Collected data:
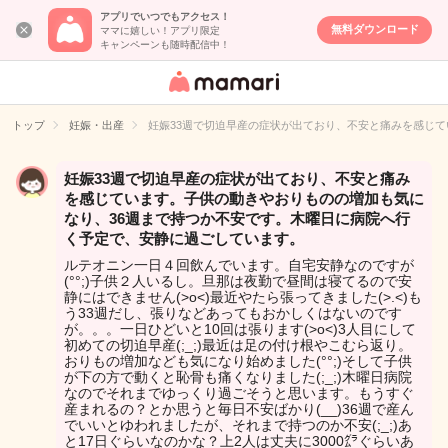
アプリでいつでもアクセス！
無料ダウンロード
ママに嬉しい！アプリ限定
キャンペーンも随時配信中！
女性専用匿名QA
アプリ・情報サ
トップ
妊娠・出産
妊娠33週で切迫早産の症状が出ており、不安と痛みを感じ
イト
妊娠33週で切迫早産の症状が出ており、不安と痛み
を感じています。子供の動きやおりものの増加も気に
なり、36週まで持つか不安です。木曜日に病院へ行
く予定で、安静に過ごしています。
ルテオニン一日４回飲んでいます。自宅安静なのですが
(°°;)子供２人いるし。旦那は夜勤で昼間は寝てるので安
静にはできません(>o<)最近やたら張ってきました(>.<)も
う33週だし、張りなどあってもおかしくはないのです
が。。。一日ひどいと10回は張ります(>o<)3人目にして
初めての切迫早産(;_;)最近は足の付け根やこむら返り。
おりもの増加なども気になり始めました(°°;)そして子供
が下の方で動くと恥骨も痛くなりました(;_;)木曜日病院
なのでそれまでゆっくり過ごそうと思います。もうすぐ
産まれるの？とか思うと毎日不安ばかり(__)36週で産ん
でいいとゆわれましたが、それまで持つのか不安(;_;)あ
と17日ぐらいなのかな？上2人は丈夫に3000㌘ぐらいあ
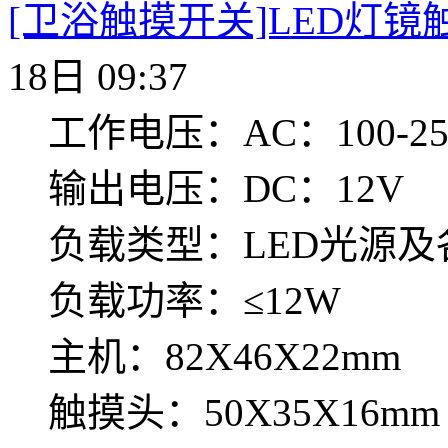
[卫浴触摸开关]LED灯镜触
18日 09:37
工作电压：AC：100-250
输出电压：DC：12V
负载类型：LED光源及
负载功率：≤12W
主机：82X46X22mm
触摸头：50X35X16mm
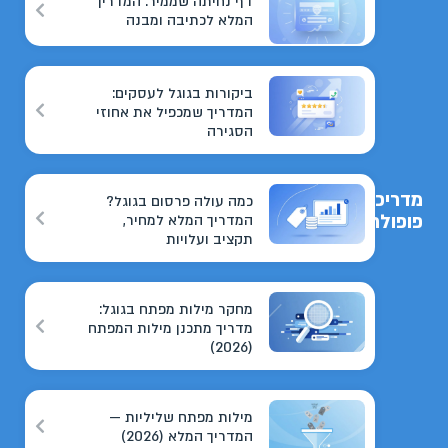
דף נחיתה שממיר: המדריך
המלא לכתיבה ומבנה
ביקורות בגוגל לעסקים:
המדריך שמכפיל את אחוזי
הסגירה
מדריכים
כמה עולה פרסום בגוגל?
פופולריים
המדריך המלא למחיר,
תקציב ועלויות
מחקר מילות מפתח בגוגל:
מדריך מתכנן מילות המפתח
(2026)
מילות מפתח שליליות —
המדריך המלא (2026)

* * *

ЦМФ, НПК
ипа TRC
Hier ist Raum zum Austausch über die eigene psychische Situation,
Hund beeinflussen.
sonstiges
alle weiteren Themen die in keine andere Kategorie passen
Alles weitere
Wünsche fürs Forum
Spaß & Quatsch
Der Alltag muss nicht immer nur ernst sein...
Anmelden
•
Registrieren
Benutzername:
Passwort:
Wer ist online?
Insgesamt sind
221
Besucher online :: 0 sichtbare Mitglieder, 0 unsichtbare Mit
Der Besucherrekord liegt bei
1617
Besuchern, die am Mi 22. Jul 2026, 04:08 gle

__Exercise aim__.
List every line in the records above that contains the word "בגוגל".

__Answer to this problem__.
ביקורות בגוגל לעסקים:
כמה עולה פרסום בגוגל?
מחקר מילות מפתח בגוגל:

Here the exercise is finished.